LISTED ENTRIES >>
- - - - - - -
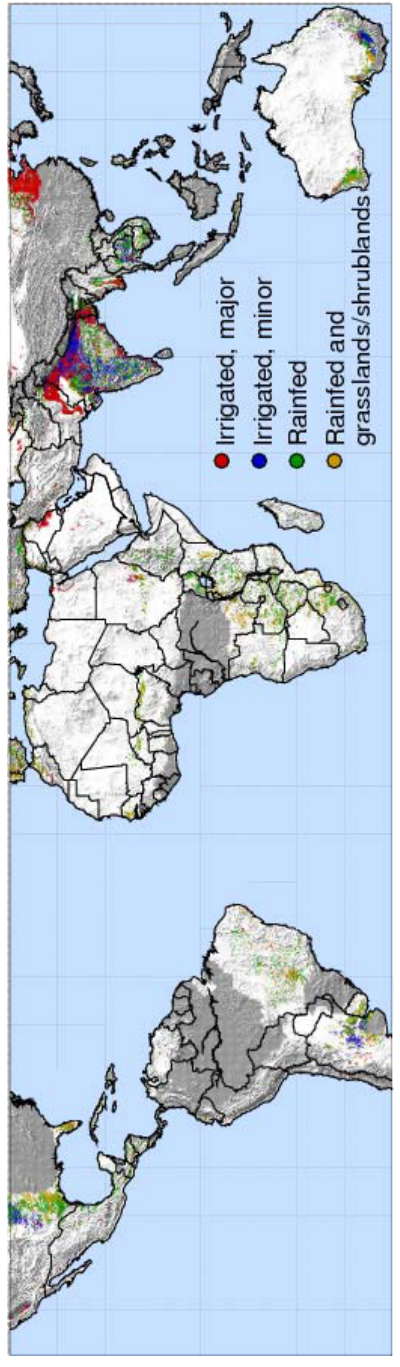
Figure 1. Map of the distribution of irrigated and rainfed croplands in the WLT. Irrigated, major refers to croplands irrigated with surface waters; Irrigated, minor refers to cropland predominantly irrigated with ground water, small reservoir, and tanks. The WLT where the land cover within the grid cell is not dominated by crops are shown in white. Areas outside of the WLT are colored in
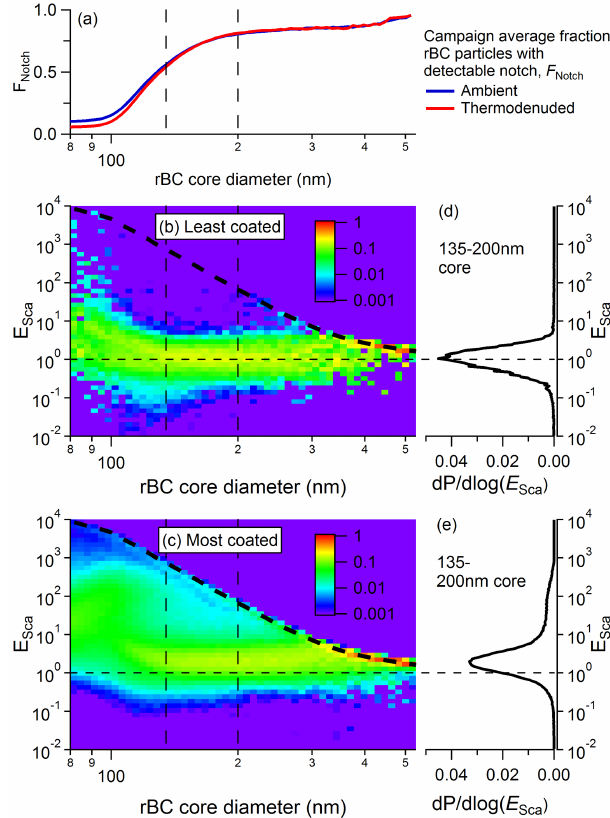
Figure 3. Diagnostics for determining the range of rBC core diam- eter used for Mie modelling. Panel (a) shows the fraction of rBC- containing particles with detectable notch positions, averaged over the whole campaign, as a function of D C . Panels (b) and (c) show probability density functions, d P/ dlog (E Sca ) for each core diame- ter bin, under the least processed (particles drawn through the ther- modenuder >220 ◦ C and − log ( NO x / NO y ) <10th percentile) and most processed (ambient inlet and − log ( NO x / NO y ) >90th per- centile) conditions respectively. The thick dashed black lines rep- resent the calculated saturation of the scattering detector at 5% of maximum laser intensity. Panels (d) and (e) are d P/ dlog (E Sca ) distributions for particles in the range 0.135 ≤ D C <0.2µm, bor- dered by the vertical dashed lines. The horizontal dashed lines show a core scatter ratio of 1. Panels (b) and (c) are scaled in arbitrary units, and are normalized such that each column sums to 1. Panels (d) and (e) are also normalized to sum to 1, though they are distri- butions over the range 0.135 ≤ D C <0.2µm, rather than averages of (b) and (c) , and are thus weighted more heavily towards the smaller particles within the range. Panels (b–e) were calculated assuming ρ C = 1.8gcm − 3 and n C = (2.26–1.26 i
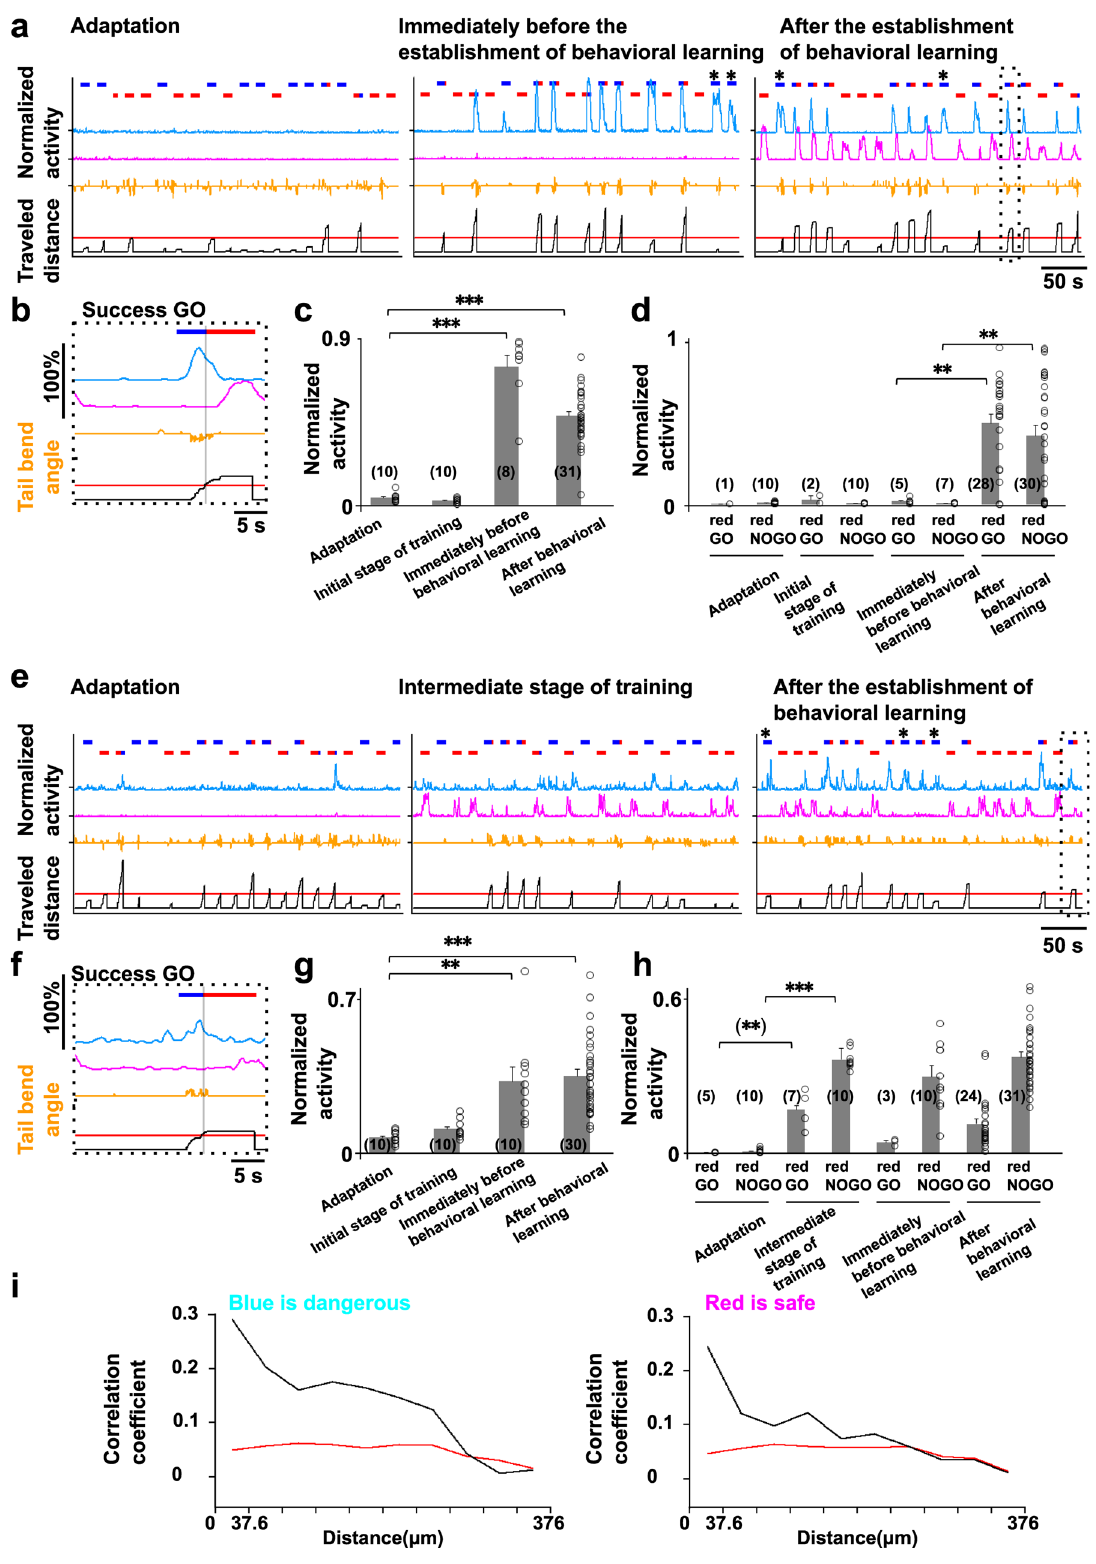
is safe). No activity of this ensemble was observed in the adaptation and initial stages of training (Fig. 4a, left panel and Supplementary Figs. 5 – 7a), suggesting that the ensemble did not encode the simple perception of red color. The activity of this ensemble was observed whenever the fi sh perceived red color, which was not paired with shock, during repeated trials (Fig.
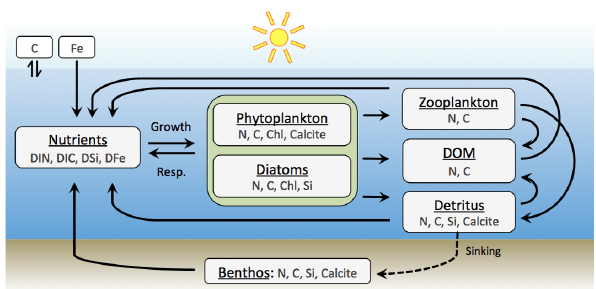
Figure 2. The pathways in the biogeochemical model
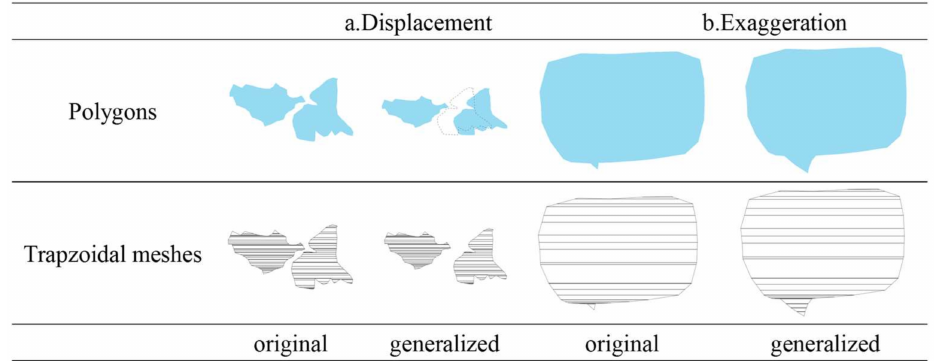
Figure 10. Additional possible sophisticated operators to support polygon displacement and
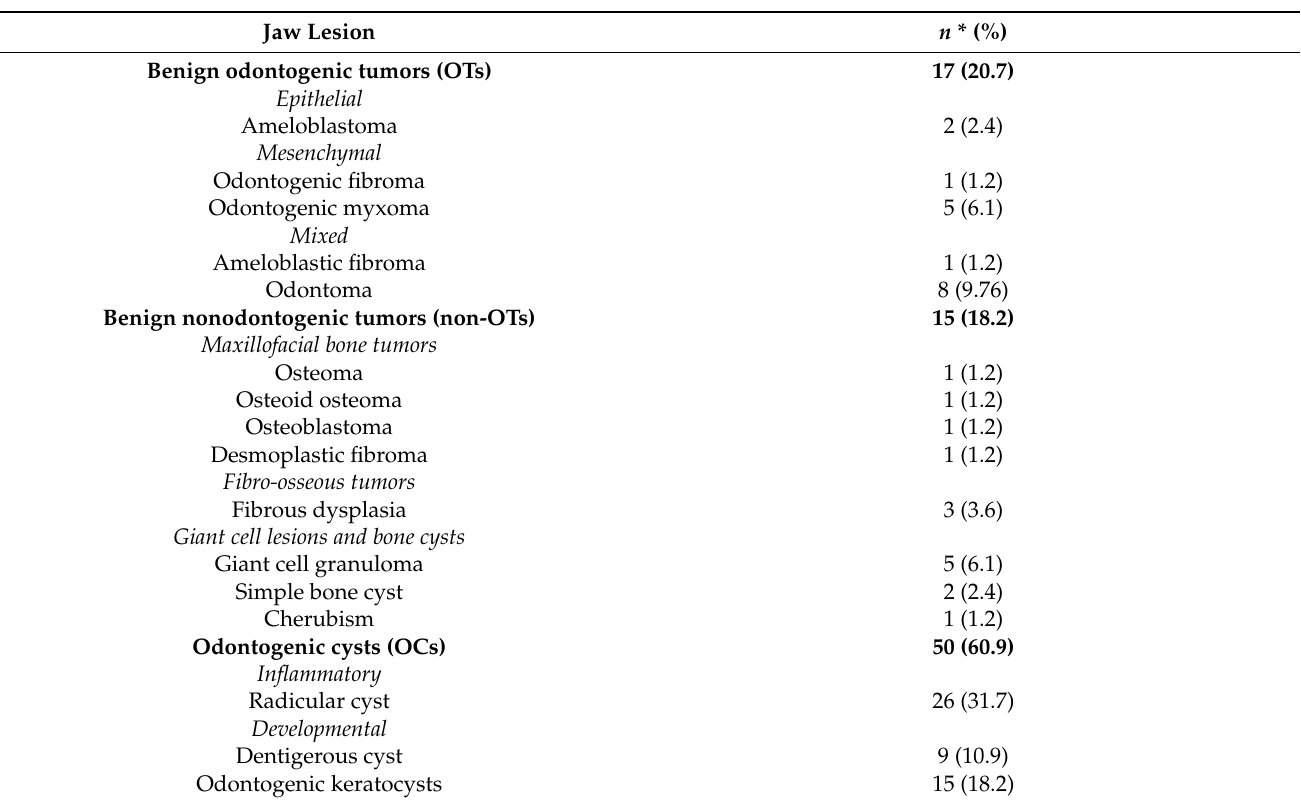
Table 2. Distribution and prevalence of pediatric jaw lesions according to the 5th WHO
- - - - - - -
EXERCISE BRIEF >> Each line that holds the word "with" should be extracted from the records.

REPLY TO THE EXERCISE >>
Figure 1. Map of the distribution of irrigated and rainfed croplands in the WLT. Irrigated, major refers to croplands irrigated with surface waters; Irrigated, minor refers to cropland predominantly irrigated with ground water, small reservoir, and tanks. The WLT where the land cover within the grid cell is not dominated by crops are shown in white. Areas outside of the WLT are colored in
Figure 3. Diagnostics for determining the range of rBC core diam- eter used for Mie modelling. Panel (a) shows the fraction of rBC- containing particles with detectable notch positions, averaged over the whole campaign, as a function of D C . Panels (b) and (c) show probability density functions, d P/ dlog (E Sca ) for each core diame- ter bin, under the least processed (particles drawn through the ther- modenuder >220 ◦ C and − log ( NO x / NO y ) <10th percentile) and most processed (ambient inlet and − log ( NO x / NO y ) >90th per- centile) conditions respectively. The thick dashed black lines rep- resent the calculated saturation of the scattering detector at 5% of maximum laser intensity. Panels (d) and (e) are d P/ dlog (E Sca ) distributions for particles in the range 0.135 ≤ D C <0.2µm, bor- dered by the vertical dashed lines. The horizontal dashed lines show a core scatter ratio of 1. Panels (b) and (c) are scaled in arbitrary units, and are normalized such that each column sums to 1. Panels (d) and (e) are also normalized to sum to 1, though they are distri- butions over the range 0.135 ≤ D C <0.2µm, rather than averages of (b) and (c) , and are thus weighted more heavily towards the smaller particles within the range. Panels (b–e) were calculated assuming ρ C = 1.8gcm − 3 and n C = (2.26–1.26 i
is safe). No activity of this ensemble was observed in the adaptation and initial stages of training (Fig. 4a, left panel and Supplementary Figs. 5 – 7a), suggesting that the ensemble did not encode the simple perception of red color. The activity of this ensemble was observed whenever the fi sh perceived red color, which was not paired with shock, during repeated trials (Fig.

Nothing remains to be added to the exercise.